> **DOCUMENT EXCERPT**
Just a brief comment . . . ;)  
 
This is one of those things I found both listenable & measurable. I may be wacky sometimes but this is more accessible. Especially with EL84 you hear it easier.  
 
If you were only using 250VDC on both plate & screen, and their supplies are adequately decoupled by a choke or about a 5K or less power supply resistor, with good caps about 20mf on the plate & 10mf on the screen, then I would expect good NOS tubes or Sovtek EL84M to need no screen dropping resistor. This might be considered a traditional reference layout since lots of old circuits were built like this for NOS 6BQ5s and many still going strong. Most weren't guitar amps though.  
 
Behavior is hard to predict with pinpoint accuracy depending on the resistor & cap value variation, but basically the screen will try to draw more current when the amp is loud, then lots more when overdriven sufficiently. Without an extra dropping resistor between the screen supply node & socket pin, the plate may be able to draw down the B+ at the plate, below that being maintained by the discharge of the screen cap through the unlimited screen. At that point the screen becomes a more attractive place for the cathode's ex-electrons compared to the lower voltage of the plate. If this continues long enough the screen fries. Adding for example a 1K resistor as screen dropper to the same circuit would simply limit the current to safe values under forseeable conditions. This reduces the screen voltage inside the bottle though. At idle the plate & screen can still have about the same voltages as before, but as the volume is increased the screen drops proportionally. I interpret this changing behavior as bloom to overdriven playing. Remember with a pentode the plate current is more dependent on the screen voltage than plate voltage.

> **DATA SHOWN**
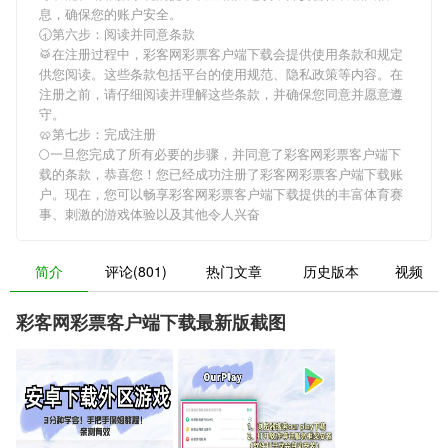
息，确保您的账户安全。
🕣第六步：阅读并同意条款
🥁在注册过程中，
彩客网彩票客户端下载
会提供使用条款和规定
供您阅读。这些条款包括平台的使用规范、隐私政策等内容。在
注册之前，请仔细阅读并理解这些条款，并确保您同意并愿意遵
守。
🥨第七步：完成注册
🌕一旦您完成了所有必要的步骤，并同意了
彩客网彩票客户端下
载
的条款，恭喜您！您已经成功注册了彩客网彩票客户端下载账
户。现在，您可以畅享
彩客网彩票客户端下载
提供的丰富体育赛
事、刺激的游戏体验以及其他令人兴奋
简介
评论(801)
热门文章
历史版本
视频
彩客网彩票客户端下载最新版截图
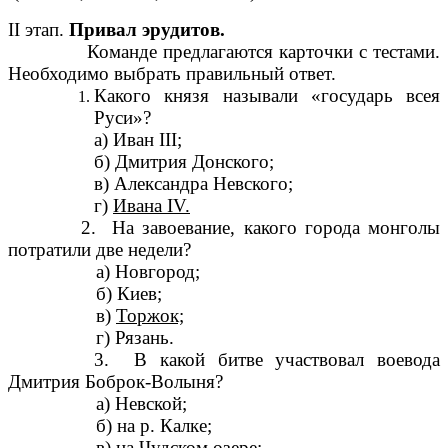
II этап.
Привал эрудитов.
Команде предлагаются карточки с тестами.
Необходимо выбрать правильный ответ.
Какого князя называли «государь всея
Руси»?
а) Иван III;
б) Дмитрия Донского;
в) Александра Невского;
г)
Ивана IV.
2. На завоевание, какого города монголы
потратили две недели?
а) Новгород;
б) Киев;
в)
Торжок;
г) Рязань.
3. В какой битве участвовал воевода
Дмитрия Боброк-Волыня?
а) Невской;
б) на р. Калке;
в) на Чудском озере;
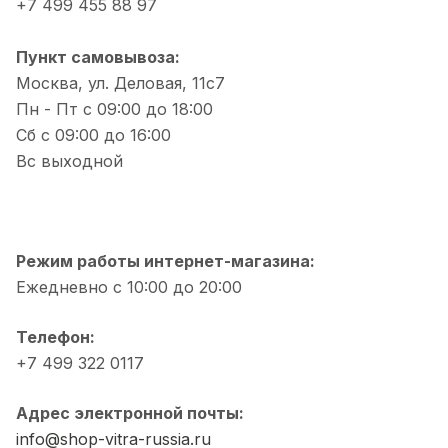
+7 499 455 88 97
Пункт самовывоза:
Москва, ул. Деловая, 11с7
Пн - Пт с 09:00 до 18:00
Сб с 09:00 до 16:00
Вс выходной
Режим работы интернет-магазина:
Ежедневно с 10:00 до 20:00
Телефон:
+7 499 322 0117
Адрес электронной почты:
info@shop-vitra-russia.ru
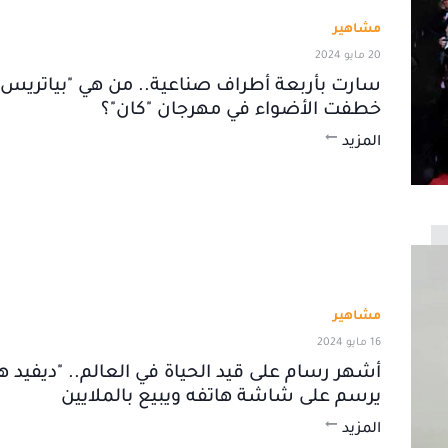
مشاهير
20 مايو 2024
سارت بأربعة أطراف صناعية.. من هي "بياتريس ف
خطفت الأضواء في مهرجان "كان"؟
المزيد
مشاهير
16 مايو 2024
أشهر رسام على قيد الحياة في العالم.. "ديفيد ه
يرسم على شاشة هاتفه ويبيع بالملايين
المزيد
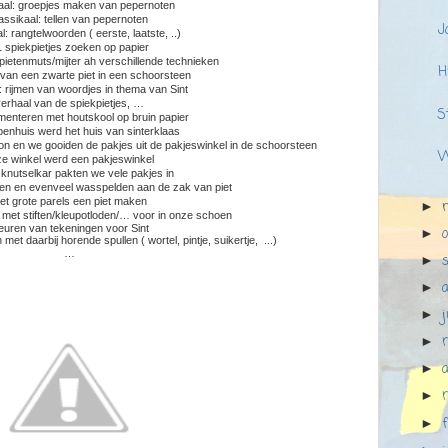
aal: groepjes maken van pepernoten
assikaal: tellen van pepernoten
J
l: rangtelwoorden ( eerste, laatste, ..)
 spiekpietjes zoeken op papier
ietenmuts/mijter ah verschillende technieken
H
 van een zwarte piet in een schoorsteen
: rijmen van woordjes in thema van Sint
erhaal van de spiekpietjes, …
S
menteren met houtskool op bruin papier
enhuis werd het huis van sinterklaas
n en we gooiden de pakjes uit de pakjeswinkel in de schoorsteen
W
e winkel werd een pakjeswinkel
knutselkar pakten we vele pakjes in
ten en evenveel wasspelden aan de zak van piet
et grote parels een piet maken
►
 met stiften/kleupotloden/… voor in onze schoen
euren van tekeningen voor Sint
►
et daarbij horende spullen ( wortel, pintje, suikertje, ...)
…
►
►
►
►
a
►
►
►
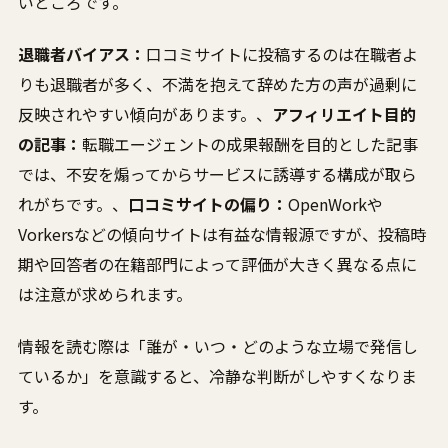
いところです。
退職者バイアス：
口コミサイトに投稿するのは在職者よ
りも退職者が多く、不満を抱えて辞めた方の声が過剰に
反映されやすい傾向があります。、
アフィリエイト目的
の記事：
転職エージェントの成果報酬を目的とした記事
では、不安を煽ってからサービスに誘導する構成が取ら
れがちです。、
口コミサイトの偏り：
OpenWorkや
Vorkersなどの傾向サイトは有益な情報源ですが、投稿時
期や回答者の在籍部門によって評価が大きく異なる点に
は注意が求められます。
情報を読む際は「誰が・いつ・どのような立場で発信し
ているか」を意識すると、冷静な判断がしやすくなりま
す。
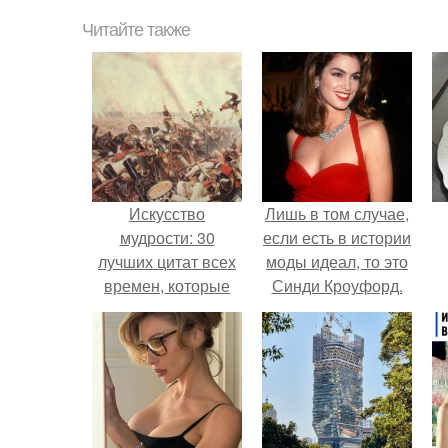
Читайте также
Искусство
Лишь в том случае,
мудрости: 30
если есть в истории
лучших цитат всех
моды идеал, то это
времен, которые
Синди Кроуфорд.
изменили мир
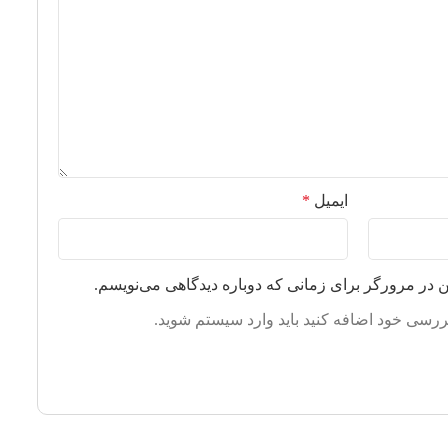
ایمیل
*
ن در مرورگر برای زمانی که دوباره دیدگاهی می‌نویسم.
 بررسی خود اضافه کنید باید وارد سیستم شوید.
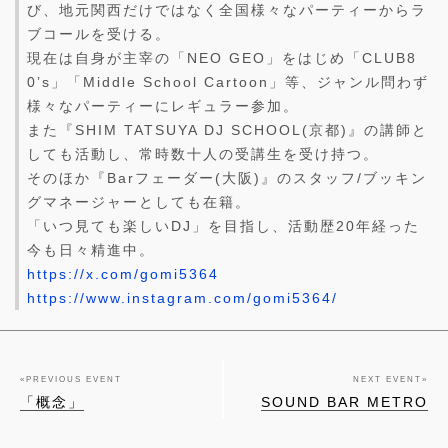
び、地元関西だけではなく全国様々なパーティーからラ
ブコールを受ける。
現在は自身が主宰の「NEO GEO」をはじめ「CLUB8
0’s」「Middle School Cartoon」等、ジャンル問わず
様々なパーティーにレギュラー参加。
また『SHIM TATSUYA DJ SCHOOL(京都)』の講師と
しても活動し、常時数十人の受講生を受け持つ。
そのほか『Barフェーダー(大阪)』のスタッフ/ブッキン
グマネージャーとしても在籍。
「いつ見ても楽しいDJ」を目指し、活動歴20年経った
今も日々精進中。
https://x.com/gomi5364
https://www.instagram.com/gomi5364/
«
PREVIOUS EVENT
NEXT EVENT
»
「概念」
SOUND BAR METRO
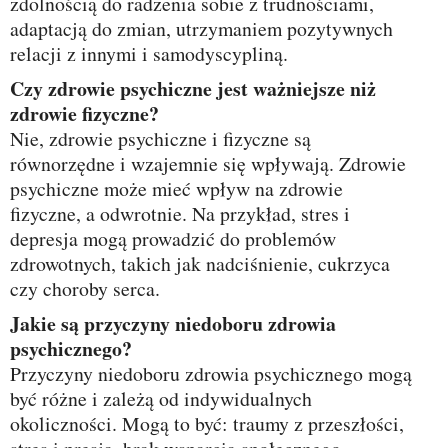
zdolnością do radzenia sobie z trudnościami,
adaptacją do zmian, utrzymaniem pozytywnych
relacji z innymi i samodyscypliną.
Czy zdrowie psychiczne jest ważniejsze niż
zdrowie fizyczne?
Nie, zdrowie psychiczne i fizyczne są
równorzędne i wzajemnie się wpływają. Zdrowie
psychiczne może mieć wpływ na zdrowie
fizyczne, a odwrotnie. Na przykład, stres i
depresja mogą prowadzić do problemów
zdrowotnych, takich jak nadciśnienie, cukrzyca
czy choroby serca.
Jakie są przyczyny niedoboru zdrowia
psychicznego?
Przyczyny niedoboru zdrowia psychicznego mogą
być różne i zależą od indywidualnych
okoliczności. Mogą to być: traumy z przeszłości,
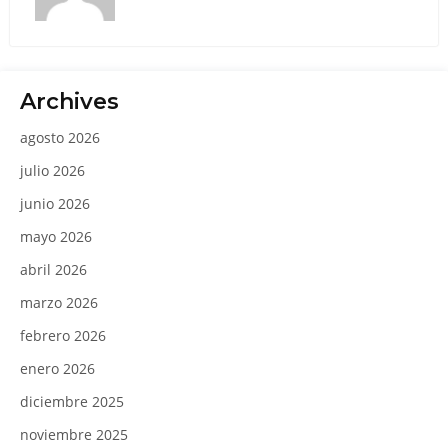
Archives
agosto 2026
julio 2026
junio 2026
mayo 2026
abril 2026
marzo 2026
febrero 2026
enero 2026
diciembre 2025
noviembre 2025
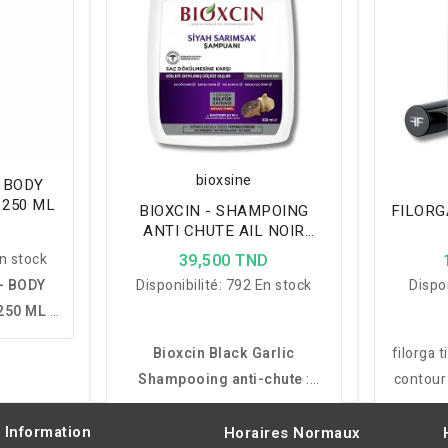
bioxsine
 BODY
 250 ML
BIOXCIN - SHAMPOING
FILORG
ANTI CHUTE AIL NOIR
D
300ML
n stock
39,500 TND
– BODY
Disponibilité:
792 En stock
Dispon
50 ML :
pour le
Bioxcin Black Garlic
filorga 
inines,
Shampooing anti-chute
:
contour
antes,
formule au Biocomplex B11 et
lisse 
ion de
ail noir pour réduire la chute
relâche
Information
Horaires Normaux
un voile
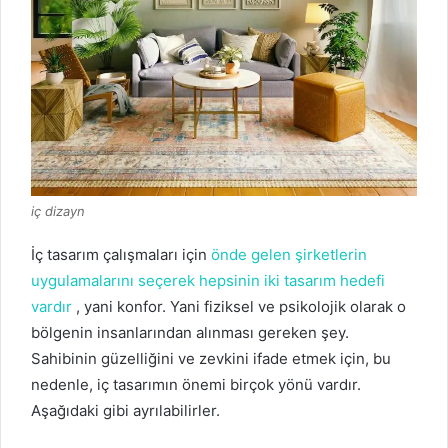
iç dizayn
İç tasarım çalışmaları için
önde gelen şirketlerin
uygulamalarını seçerek hepsinin iki tasarım hedefi
vardır
, yani konfor.
Yani fiziksel ve psikolojik olarak o
bölgenin insanlarından alınması gereken şey.
Sahibinin güzelliğini ve zevkini ifade etmek için, bu
nedenle, iç tasarımın önemi birçok yönü vardır.
Aşağıdaki gibi ayrılabilirler.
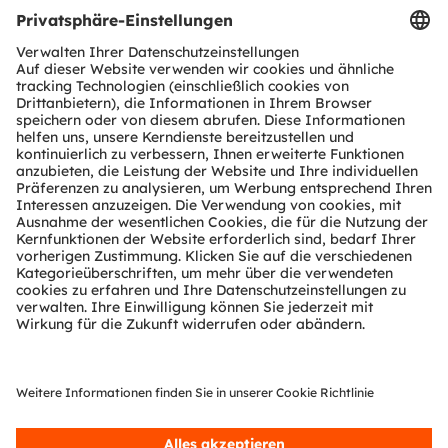
Produkt Selektor
Download Center
Tools
Kundenanfragen
Technischer Support
Partner Netzwerk
Whistleblowing
© 2026 ams-OSRAM AG. All rights reserved.
Datenschutzerklärung
Nutzungsbedingungen
Terms of Trade
Impressum
Cookie Policy
AI Policy
粤ICP备10066670号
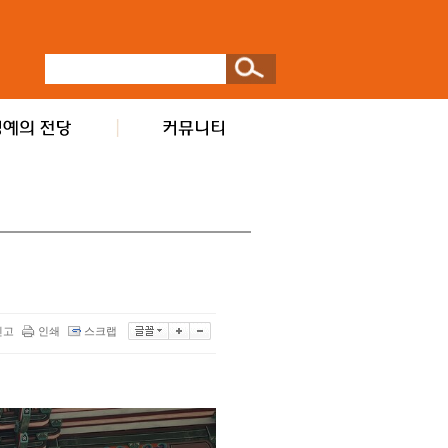
신고
인쇄
스크랩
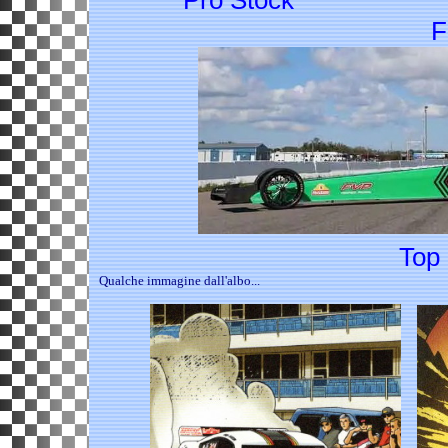
F
Top F
Qualche immagine dall'albo...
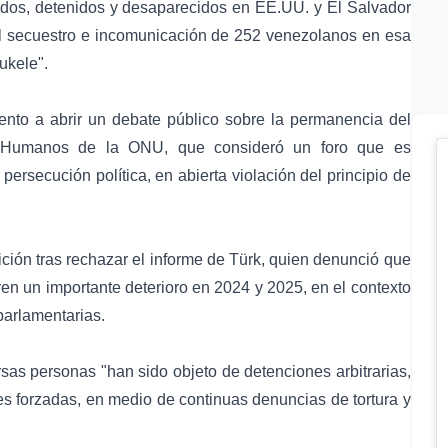
ados, detenidos y desaparecidos en EE.UU. y El Salvador
el secuestro e incomunicación de 252 venezolanos en esa
ukele".
amento a abrir un debate público sobre la permanencia del
 Humanos de la ONU, que consideró un foro que es
ersecución política, en abierta violación del principio de
ción tras rechazar el informe de Türk, quien denunció que
en un importante deterioro en 2024 y 2025, en el contexto
parlamentarias.
rsas personas "han sido objeto de detenciones arbitrarias,
es forzadas, en medio de continuas denuncias de tortura y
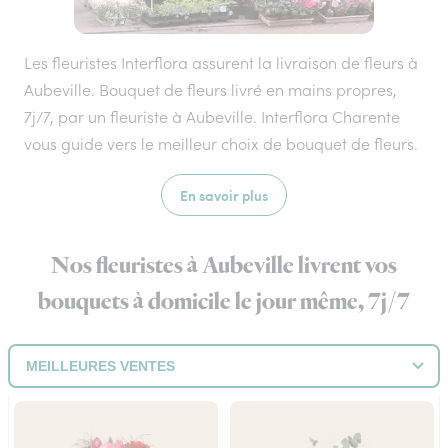
Les fleuristes Interflora assurent la livraison de fleurs à
Aubeville. Bouquet de fleurs livré en mains propres,
7j/7, par un fleuriste à Aubeville. Interflora Charente
vous guide vers le meilleur choix de bouquet de fleurs.
En savoir plus
Nos fleuristes à Aubeville livrent vos
bouquets à domicile le jour même, 7j/7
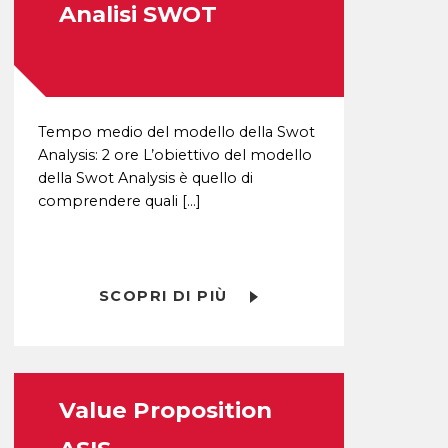
Analisi SWOT
Tempo medio del modello della Swot
Analysis: 2 ore L’obiettivo del modello
della Swot Analysis è quello di
comprendere quali […]
SCOPRI DI PIÙ
Value Proposition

> **SET OF TASKS**
1) Answer each question from the passage on EL84 screen resistors.
(a) What voltage is assumed on both the plate and the screen?
(b) What capacitor values are suggested for the plate and for the screen?
(c) What resistor value is given as an example screen dropper?
2) List every voltage and component value stated in the passage on EL84 screen resistors.
The records aren't needed for this work.

> **EXPECTED RESPONSES**
1)
(a) 250VDC
(b) About 20mf on the plate and 10mf on the screen
(c) 1K

2)
- 250VDC
- 5K
- 20mf
- 10mf
- 1K